ABC22 & FOX44

DOC makes staffing changes at Springfield prison

Springfield, VT — The Vermont Department of Corrections has instituted an “emergency” staffing change at the Southern State Correctional Facility in Springfield, where employees have been working sixty-hour shifts due to staffing shortages.

Commissioner Nicholas Deml said staff will move from five 8-hour shifts a week, with occasional mandatory overtime, to five 12-hour shifts. Deml said 20-25% of security positions across the DOC are vacant.

“The goal of that is to create more staff resources so we have the resources necessary to sustain that facility during the summer months, which are typically our hardest staffing period, due to illnesses, vacation, and other things of that nature,” Deml said.

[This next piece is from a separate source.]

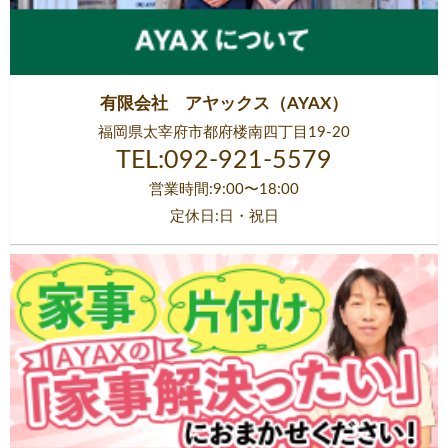
有限会社 アヤックス（AYAX）
福岡県太宰府市都府楼南四丁目19-20
TEL:092-921-5579
営業時間:9:00〜18:00
定休日:日・祝日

Justin Nowicki, a correctional officer at the Northeast Correctional Complex, is used to twelve-hour shifts and says that they offer consistency. “Before we were on eight-hour shifts but eight hours was never actually eight hours. We were constantly doing twelve-hour shifts, or twelve with an eight-hour turn around into another 12 or 16.”

Nowicki acknowledges people in other facilities might not feel the same way that he does. “I personally work the first shift so I get out at 6 pm every day, which is great for my lifestyle. I make it home and eat dinner with my family.”

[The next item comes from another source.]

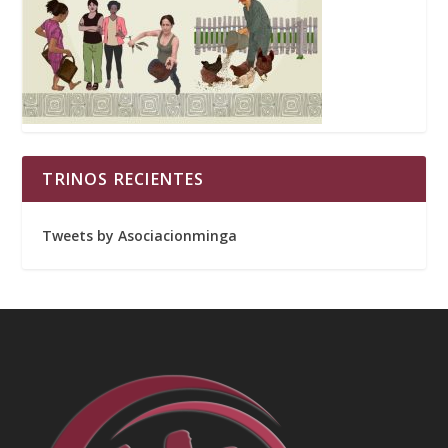
TRINOS RECIENTES
Tweets by Asociacionminga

Meanwhile, Steve Howard, executive director of the Vermont State Employees’ Association, calls the changes in Springfield “cruel and inhuman.”

“It’s very frustrating for our members,” Howard said. “It’s heartbreaking to listen to them, they are exhausted, their families are exhausted, and they are hearing from inmates that the inmates are concerned they won’t be able to be protected from the staff or the exhaustion from the staff, something bad is going to happen.”

Howard says government officials need to take action before it’s too late. “There is no investment in the men and women who are holding his crumbling system together; there is no commitment to that.”

Deml says they are seeing an uptick in recruiting. An academy class graduated last Friday with 20 new cadets, he said.